_DATA SHOWN_
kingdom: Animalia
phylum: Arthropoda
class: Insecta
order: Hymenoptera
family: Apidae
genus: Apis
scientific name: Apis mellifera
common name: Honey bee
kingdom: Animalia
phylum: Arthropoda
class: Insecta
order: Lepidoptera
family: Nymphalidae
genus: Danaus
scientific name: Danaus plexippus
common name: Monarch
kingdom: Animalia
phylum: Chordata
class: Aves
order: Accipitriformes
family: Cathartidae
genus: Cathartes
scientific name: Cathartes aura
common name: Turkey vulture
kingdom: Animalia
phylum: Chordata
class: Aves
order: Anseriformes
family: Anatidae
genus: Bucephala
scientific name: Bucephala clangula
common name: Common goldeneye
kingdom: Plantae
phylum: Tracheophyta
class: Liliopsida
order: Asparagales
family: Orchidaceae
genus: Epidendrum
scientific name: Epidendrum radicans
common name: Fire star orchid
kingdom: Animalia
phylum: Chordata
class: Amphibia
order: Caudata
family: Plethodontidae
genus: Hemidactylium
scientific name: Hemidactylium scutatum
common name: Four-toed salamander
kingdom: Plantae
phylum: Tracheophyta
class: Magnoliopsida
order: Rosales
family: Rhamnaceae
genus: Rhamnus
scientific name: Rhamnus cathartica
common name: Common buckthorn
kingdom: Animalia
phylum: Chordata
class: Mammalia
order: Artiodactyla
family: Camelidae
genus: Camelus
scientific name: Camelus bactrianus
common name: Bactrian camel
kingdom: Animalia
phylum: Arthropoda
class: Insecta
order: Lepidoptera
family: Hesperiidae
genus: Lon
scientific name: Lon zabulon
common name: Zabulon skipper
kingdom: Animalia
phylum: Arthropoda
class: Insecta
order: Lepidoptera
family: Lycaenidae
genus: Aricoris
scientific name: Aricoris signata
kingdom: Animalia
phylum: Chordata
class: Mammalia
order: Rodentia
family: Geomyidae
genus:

_OBJECTIVE_
Print every line of the material above, word for word and in the same order.

_OUTPUT BELOW_
kingdom: Animalia
phylum: Arthropoda
class: Insecta
order: Hymenoptera
family: Apidae
genus: Apis
scientific name: Apis mellifera
common name: Honey bee
kingdom: Animalia
phylum: Arthropoda
class: Insecta
order: Lepidoptera
family: Nymphalidae
genus: Danaus
scientific name: Danaus plexippus
common name: Monarch
kingdom: Animalia
phylum: Chordata
class: Aves
order: Accipitriformes
family: Cathartidae
genus: Cathartes
scientific name: Cathartes aura
common name: Turkey vulture
kingdom: Animalia
phylum: Chordata
class: Aves
order: Anseriformes
family: Anatidae
genus: Bucephala
scientific name: Bucephala clangula
common name: Common goldeneye
kingdom: Plantae
phylum: Tracheophyta
class: Liliopsida
order: Asparagales
family: Orchidaceae
genus: Epidendrum
scientific name: Epidendrum radicans
common name: Fire star orchid
kingdom: Animalia
phylum: Chordata
class: Amphibia
order: Caudata
family: Plethodontidae
genus: Hemidactylium
scientific name: Hemidactylium scutatum
common name: Four-toed salamander
kingdom: Plantae
phylum: Tracheophyta
class: Magnoliopsida
order: Rosales
family: Rhamnaceae
genus: Rhamnus
scientific name: Rhamnus cathartica
common name: Common buckthorn
kingdom: Animalia
phylum: Chordata
class: Mammalia
order: Artiodactyla
family: Camelidae
genus: Camelus
scientific name: Camelus bactrianus
common name: Bactrian camel
kingdom: Animalia
phylum: Arthropoda
class: Insecta
order: Lepidoptera
family: Hesperiidae
genus: Lon
scientific name: Lon zabulon
common name: Zabulon skipper
kingdom: Animalia
phylum: Arthropoda
class: Insecta
order: Lepidoptera
family: Lycaenidae
genus: Aricoris
scientific name: Aricoris signata
kingdom: Animalia
phylum: Chordata
class: Mammalia
order: Rodentia
family: Geomyidae
genus:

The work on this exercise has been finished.